Re: What a modern collaboration toolkit looks like
Dan Nicolaescu <dann <at> ics.uci.edu>
2008-01-01 00:27:07 GMT
Eli Zaretskii <eliz <at> gnu.org> writes:
> > Date: Mon, 31 Dec 2007 16:41:08 -0500
> > From: "Eric S. Raymond" <esr <at> thyrsus.com>
> > Cc: esr <at> snark.thyrsus.com, emacs-devel <at> gnu.org
> >
> > I proudly mentioned my work on VC-mode, and got majorly dumped on for
> > bothering with Emacs at all.
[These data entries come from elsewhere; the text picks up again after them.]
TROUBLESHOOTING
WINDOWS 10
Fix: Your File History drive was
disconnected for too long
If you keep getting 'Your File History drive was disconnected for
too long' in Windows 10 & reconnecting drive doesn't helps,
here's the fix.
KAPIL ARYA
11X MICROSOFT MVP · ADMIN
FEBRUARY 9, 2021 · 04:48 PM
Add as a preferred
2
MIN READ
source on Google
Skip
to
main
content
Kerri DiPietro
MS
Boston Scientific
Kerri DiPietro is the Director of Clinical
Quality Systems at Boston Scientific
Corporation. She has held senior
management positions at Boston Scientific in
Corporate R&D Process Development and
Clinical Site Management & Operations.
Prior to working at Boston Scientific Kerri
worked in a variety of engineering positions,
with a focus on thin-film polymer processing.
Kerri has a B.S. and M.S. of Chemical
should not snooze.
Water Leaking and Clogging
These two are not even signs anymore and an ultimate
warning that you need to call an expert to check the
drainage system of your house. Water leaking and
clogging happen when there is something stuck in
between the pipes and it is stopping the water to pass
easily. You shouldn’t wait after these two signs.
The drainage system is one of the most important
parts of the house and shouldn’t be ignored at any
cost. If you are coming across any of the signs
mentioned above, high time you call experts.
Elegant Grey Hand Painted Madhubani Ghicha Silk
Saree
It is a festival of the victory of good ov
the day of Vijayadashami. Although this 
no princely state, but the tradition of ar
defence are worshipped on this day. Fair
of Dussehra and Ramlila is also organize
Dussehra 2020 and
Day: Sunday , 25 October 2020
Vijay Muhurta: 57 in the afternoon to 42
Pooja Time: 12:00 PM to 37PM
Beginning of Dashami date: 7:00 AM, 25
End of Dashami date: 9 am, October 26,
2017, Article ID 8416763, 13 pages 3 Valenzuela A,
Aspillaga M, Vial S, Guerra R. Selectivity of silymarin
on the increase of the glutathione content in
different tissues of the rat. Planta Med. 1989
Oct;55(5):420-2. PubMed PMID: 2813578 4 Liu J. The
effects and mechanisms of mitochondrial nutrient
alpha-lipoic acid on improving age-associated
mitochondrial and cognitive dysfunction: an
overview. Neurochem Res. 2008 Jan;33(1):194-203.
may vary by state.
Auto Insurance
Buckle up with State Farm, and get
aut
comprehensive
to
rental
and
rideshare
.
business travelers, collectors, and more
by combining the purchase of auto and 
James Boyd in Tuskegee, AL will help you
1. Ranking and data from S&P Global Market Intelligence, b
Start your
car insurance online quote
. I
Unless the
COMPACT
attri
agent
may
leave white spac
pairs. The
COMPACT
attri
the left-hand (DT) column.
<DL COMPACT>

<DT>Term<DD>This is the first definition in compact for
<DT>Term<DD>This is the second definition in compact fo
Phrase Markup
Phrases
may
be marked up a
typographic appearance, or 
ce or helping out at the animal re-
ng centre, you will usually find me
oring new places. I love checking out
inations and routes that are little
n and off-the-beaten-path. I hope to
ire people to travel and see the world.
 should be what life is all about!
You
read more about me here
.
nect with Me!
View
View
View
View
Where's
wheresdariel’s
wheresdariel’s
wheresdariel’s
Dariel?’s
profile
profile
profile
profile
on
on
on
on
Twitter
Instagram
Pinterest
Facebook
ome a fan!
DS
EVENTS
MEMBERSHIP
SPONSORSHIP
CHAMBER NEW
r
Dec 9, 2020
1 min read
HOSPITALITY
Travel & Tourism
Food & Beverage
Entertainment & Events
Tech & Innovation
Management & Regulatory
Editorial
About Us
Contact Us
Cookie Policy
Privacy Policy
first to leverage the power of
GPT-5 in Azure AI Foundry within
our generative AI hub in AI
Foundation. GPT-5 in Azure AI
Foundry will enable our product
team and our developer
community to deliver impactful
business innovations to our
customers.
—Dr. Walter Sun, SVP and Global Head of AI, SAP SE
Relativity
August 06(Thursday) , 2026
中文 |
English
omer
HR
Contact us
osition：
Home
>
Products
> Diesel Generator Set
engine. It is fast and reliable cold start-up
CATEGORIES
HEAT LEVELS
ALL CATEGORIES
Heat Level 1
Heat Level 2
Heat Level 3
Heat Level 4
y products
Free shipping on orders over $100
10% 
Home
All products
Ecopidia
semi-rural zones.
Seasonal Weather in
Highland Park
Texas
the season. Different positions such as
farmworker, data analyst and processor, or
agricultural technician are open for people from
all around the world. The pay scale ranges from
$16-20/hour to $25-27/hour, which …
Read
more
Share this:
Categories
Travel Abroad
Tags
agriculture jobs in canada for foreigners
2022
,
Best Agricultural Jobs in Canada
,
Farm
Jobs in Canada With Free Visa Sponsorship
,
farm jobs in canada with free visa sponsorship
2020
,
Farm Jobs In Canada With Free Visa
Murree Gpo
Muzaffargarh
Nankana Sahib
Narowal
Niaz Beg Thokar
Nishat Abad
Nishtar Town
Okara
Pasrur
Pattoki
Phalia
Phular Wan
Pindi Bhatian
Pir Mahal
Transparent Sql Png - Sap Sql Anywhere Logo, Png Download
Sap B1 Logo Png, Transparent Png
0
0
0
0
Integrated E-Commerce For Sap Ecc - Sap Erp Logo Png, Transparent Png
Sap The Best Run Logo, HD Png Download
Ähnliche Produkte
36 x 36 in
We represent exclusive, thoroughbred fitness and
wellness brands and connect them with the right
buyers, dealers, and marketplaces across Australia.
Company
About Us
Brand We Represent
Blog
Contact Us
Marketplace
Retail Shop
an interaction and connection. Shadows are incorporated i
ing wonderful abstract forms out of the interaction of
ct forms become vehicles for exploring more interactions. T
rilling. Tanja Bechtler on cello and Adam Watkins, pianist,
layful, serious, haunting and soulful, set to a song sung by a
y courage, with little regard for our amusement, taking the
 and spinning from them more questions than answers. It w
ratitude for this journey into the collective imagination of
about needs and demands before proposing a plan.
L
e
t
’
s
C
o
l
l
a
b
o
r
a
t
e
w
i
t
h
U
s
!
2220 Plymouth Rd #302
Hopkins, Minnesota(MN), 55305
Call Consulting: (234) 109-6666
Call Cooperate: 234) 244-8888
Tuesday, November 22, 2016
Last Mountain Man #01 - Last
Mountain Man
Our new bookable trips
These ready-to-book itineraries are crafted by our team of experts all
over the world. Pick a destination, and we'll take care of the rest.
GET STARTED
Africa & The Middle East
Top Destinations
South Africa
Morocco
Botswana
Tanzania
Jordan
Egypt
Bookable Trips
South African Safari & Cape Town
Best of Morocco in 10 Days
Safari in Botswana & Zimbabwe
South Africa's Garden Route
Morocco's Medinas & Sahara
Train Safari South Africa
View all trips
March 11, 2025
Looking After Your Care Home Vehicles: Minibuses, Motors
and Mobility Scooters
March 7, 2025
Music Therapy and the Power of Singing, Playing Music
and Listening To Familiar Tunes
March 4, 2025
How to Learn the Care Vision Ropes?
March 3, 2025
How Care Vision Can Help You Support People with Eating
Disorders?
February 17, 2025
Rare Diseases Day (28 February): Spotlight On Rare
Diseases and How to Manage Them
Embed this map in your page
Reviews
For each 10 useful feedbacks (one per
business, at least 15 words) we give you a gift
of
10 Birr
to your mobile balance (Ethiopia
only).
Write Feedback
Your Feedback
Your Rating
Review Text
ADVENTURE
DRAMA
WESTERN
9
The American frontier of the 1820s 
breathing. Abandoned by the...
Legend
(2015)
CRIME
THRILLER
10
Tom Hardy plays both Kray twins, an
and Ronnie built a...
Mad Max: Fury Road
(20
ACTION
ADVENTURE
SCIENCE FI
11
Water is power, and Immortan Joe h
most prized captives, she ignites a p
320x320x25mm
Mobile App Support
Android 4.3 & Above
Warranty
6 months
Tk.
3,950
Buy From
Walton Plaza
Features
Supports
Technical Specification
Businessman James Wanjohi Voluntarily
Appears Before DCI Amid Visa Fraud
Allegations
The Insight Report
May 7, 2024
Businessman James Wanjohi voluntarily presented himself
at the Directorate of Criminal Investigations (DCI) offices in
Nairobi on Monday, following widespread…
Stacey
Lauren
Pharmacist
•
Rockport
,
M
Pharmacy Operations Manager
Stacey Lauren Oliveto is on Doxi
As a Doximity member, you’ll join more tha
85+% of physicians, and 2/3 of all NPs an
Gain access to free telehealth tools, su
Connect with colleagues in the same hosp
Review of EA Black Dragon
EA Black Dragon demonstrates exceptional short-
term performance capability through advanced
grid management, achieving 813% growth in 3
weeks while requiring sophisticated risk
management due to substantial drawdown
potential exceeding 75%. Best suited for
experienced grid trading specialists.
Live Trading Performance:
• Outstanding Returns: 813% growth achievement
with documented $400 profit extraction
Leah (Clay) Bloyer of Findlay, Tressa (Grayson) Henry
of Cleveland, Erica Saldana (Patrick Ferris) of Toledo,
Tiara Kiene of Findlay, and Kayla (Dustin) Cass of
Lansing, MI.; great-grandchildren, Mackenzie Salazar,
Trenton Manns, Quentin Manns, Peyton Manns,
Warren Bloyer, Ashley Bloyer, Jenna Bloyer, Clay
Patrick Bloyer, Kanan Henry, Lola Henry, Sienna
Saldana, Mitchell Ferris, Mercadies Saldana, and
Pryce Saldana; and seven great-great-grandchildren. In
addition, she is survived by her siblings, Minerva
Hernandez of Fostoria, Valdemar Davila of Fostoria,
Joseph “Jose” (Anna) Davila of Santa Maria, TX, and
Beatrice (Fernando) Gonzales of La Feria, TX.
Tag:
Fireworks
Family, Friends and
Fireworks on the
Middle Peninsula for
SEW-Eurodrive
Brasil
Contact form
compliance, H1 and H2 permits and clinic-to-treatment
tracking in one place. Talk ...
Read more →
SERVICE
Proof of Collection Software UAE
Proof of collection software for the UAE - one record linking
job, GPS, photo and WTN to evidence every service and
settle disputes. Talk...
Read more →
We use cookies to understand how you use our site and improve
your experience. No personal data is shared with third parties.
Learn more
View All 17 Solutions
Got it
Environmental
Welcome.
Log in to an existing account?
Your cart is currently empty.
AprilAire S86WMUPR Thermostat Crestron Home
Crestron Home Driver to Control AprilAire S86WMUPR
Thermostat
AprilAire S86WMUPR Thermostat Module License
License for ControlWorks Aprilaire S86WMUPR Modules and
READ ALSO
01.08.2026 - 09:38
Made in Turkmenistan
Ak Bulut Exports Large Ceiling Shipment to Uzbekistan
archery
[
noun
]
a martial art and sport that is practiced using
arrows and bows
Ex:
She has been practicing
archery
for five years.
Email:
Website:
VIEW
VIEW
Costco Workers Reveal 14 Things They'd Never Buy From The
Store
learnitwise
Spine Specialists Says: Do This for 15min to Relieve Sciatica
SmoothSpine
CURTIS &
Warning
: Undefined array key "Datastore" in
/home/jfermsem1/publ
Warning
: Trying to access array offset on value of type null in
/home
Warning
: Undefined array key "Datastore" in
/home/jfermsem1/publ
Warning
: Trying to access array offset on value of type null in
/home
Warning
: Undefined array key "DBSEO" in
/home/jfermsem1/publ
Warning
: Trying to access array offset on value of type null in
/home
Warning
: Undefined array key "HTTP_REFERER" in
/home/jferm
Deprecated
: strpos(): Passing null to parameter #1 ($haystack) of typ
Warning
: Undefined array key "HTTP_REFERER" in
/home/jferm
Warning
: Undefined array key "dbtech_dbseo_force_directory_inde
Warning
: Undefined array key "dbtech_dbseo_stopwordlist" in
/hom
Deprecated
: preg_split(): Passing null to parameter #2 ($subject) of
The kids out there think we're a
> > stagnant backwater, an old-boys club of bearded grognards that has
> > learned nothing and forgotten nothing for the last decade.
>
> Curiously enough, I'm having an opposite experience these days: a
> bunch of extremely able developers who work for years with MS Visual
> Studio came to respect Emacs, as a viable and powerful alternative to
> the bloated and dog-slow Studio, even on Windows, to say nothing of
> GNU/Linux (this is a dual-platform project, where software is
> developed to run on both systems). All I needed to do is introduce
> them to some optional features, such as Speedbar, ebrowse, and gdb-ui,
> and craft a simple .emacs to bind the various Fn keys to
> compile/run/debug commands they were used to have. After that, I
> never again heard anyone of them laughing at "stagnant backwater" that
> is Emacs.
Care to post an example of such .emacs?
Maybe it can be used as a skeleton for a package for such users, or
maybe we can change some defaults to match such users' expectations.